BANGKOK -- The price of oil approached $93 a barrel Tuesday in Asia after a report showed U.S. manufacturing rose in September for the first time in four months.
Benchmark oil for November delivery was up 21 cents to $92.69 a barrel at late afternoon Bangkok time in electronic trading on the New York Mercantile Exchange.
The contract closed up 29 cents at $92.48 in New York on Monday after a report showed U.S. manufacturing grew in September for the first time in four months.
Some analysts said the lift in oil prices following the Federal Reserve's announcement of a third round of bond buying on Sept. 13 was starting to wane.

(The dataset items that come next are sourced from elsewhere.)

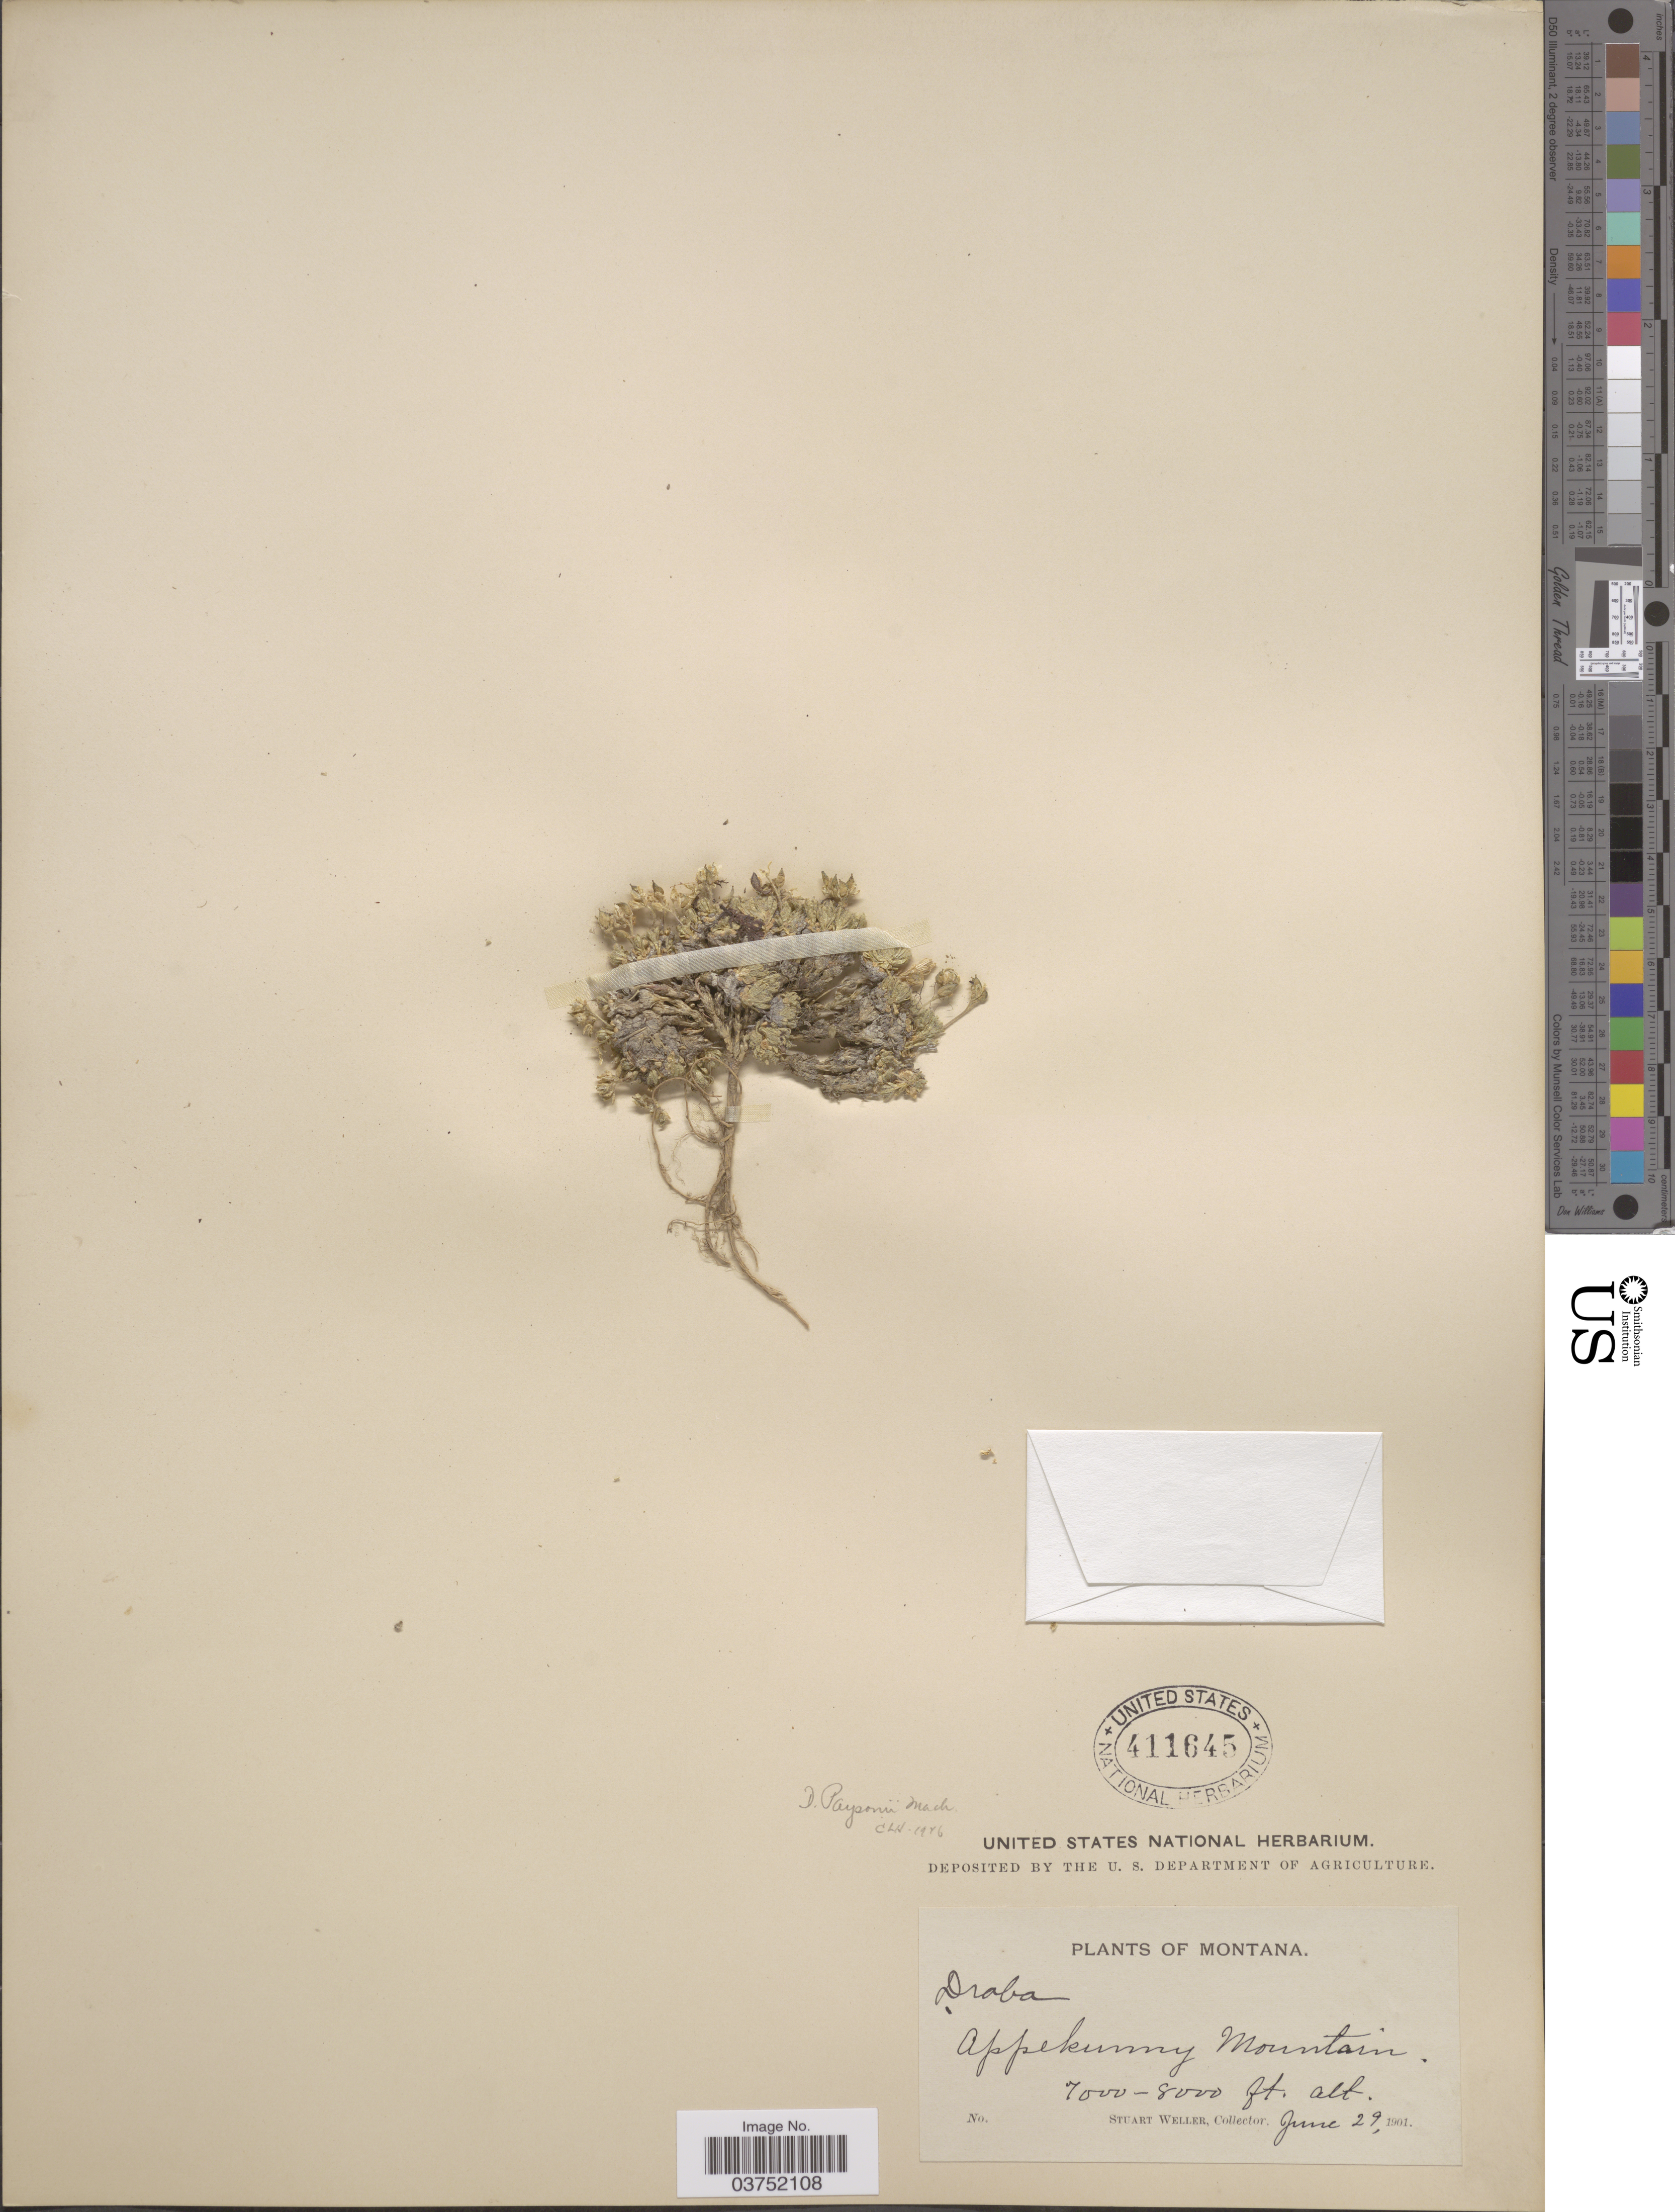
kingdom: Plantae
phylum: Tracheophyta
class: Magnoliopsida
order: Brassicales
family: Brassicaceae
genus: Draba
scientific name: Draba paysonii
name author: J.F. Macbr.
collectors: S. Weller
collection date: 1901-06-29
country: United States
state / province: Montana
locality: Appekunny Mountain.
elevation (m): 2134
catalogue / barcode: US 411645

Instead, the focus would likely "return to the deterioration in underlying economic and financial conditions that made the additional stimulus necessary in the first place," analysts at Capital Economics said in an email commentary.

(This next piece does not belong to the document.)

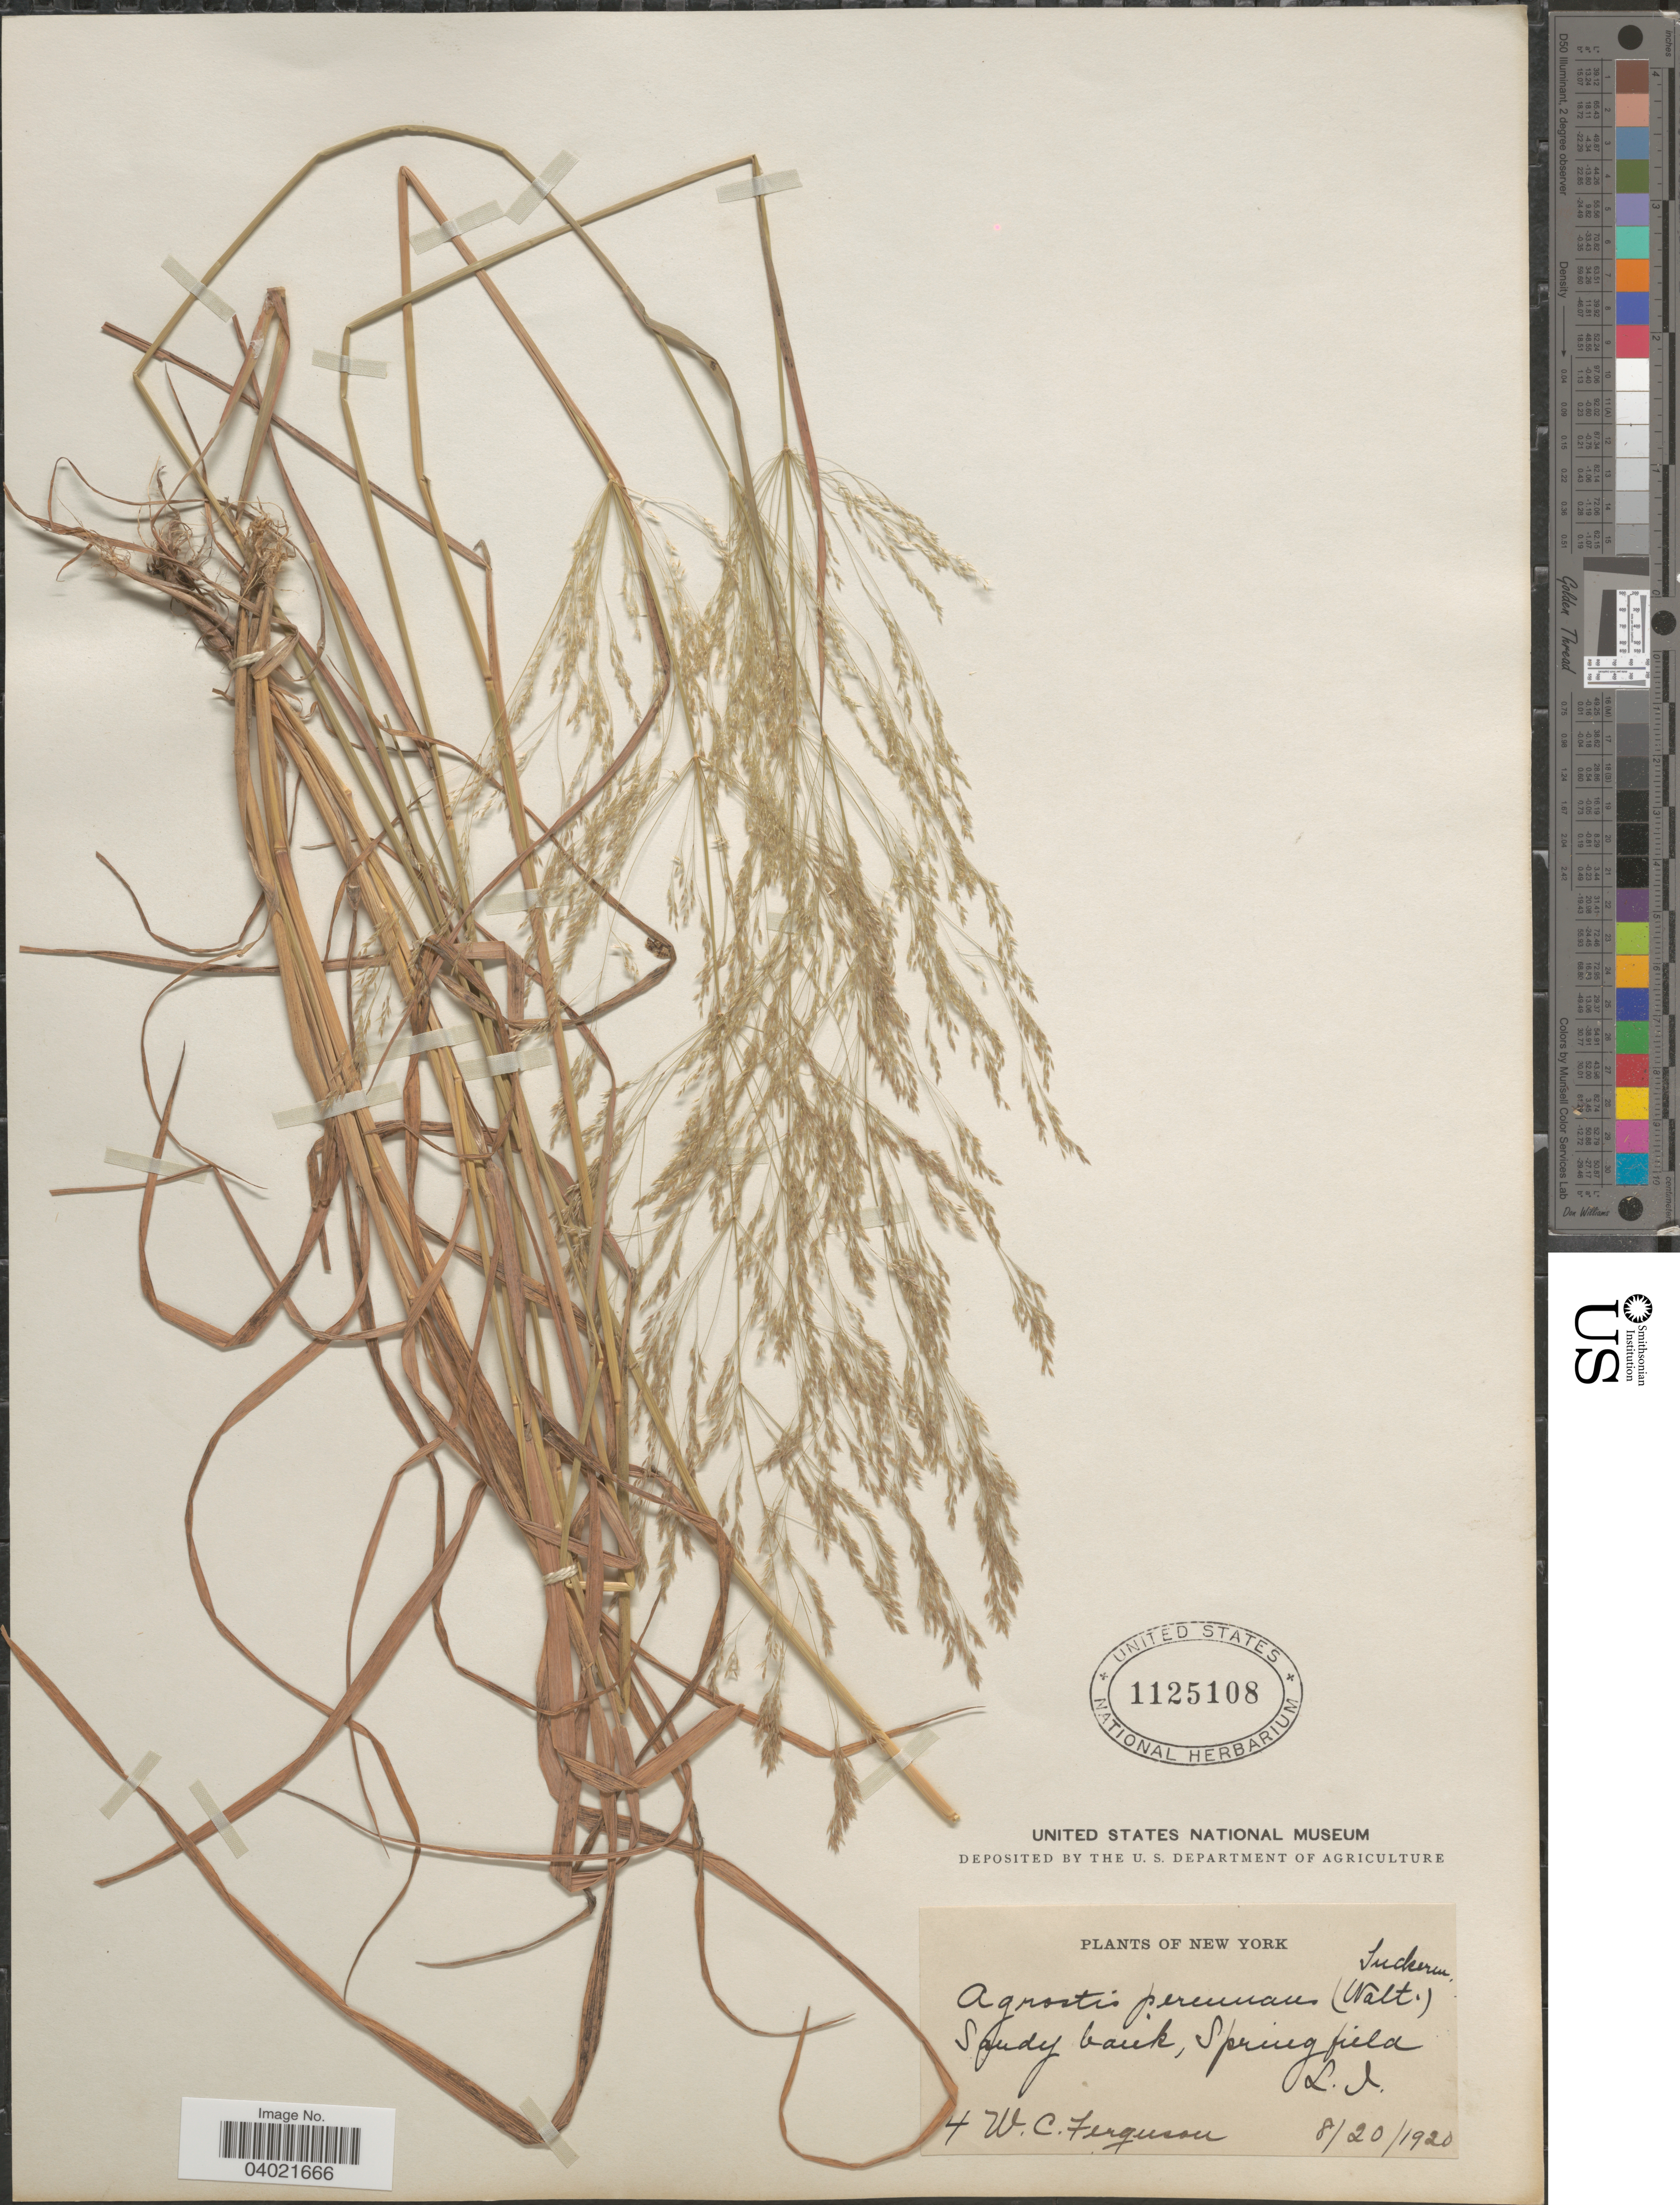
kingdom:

Last month, the Fed announced another round of bond buying, known as quantitative easing, and said it would consider providing additional support to the U.S. economy until the labor market showed substantial improvement.
A glimpse of the U.S. jobs picture will come Friday, when the Labor Department releases employment data for September.
Brent crude, which is used to price international varieties of oil, was down 22 cents to $111.97 on the ICE Futures Exchange in London.
In other energy futures trading:
-- Natural gas rose 5.1 cents to $3.531 per 1,000 cubic feet.
-- Heating oil fell 0.3 cent to $3.139 per gallon.
-- Wholesale gasoline fell 0.1 cent to $2.911 per gallon.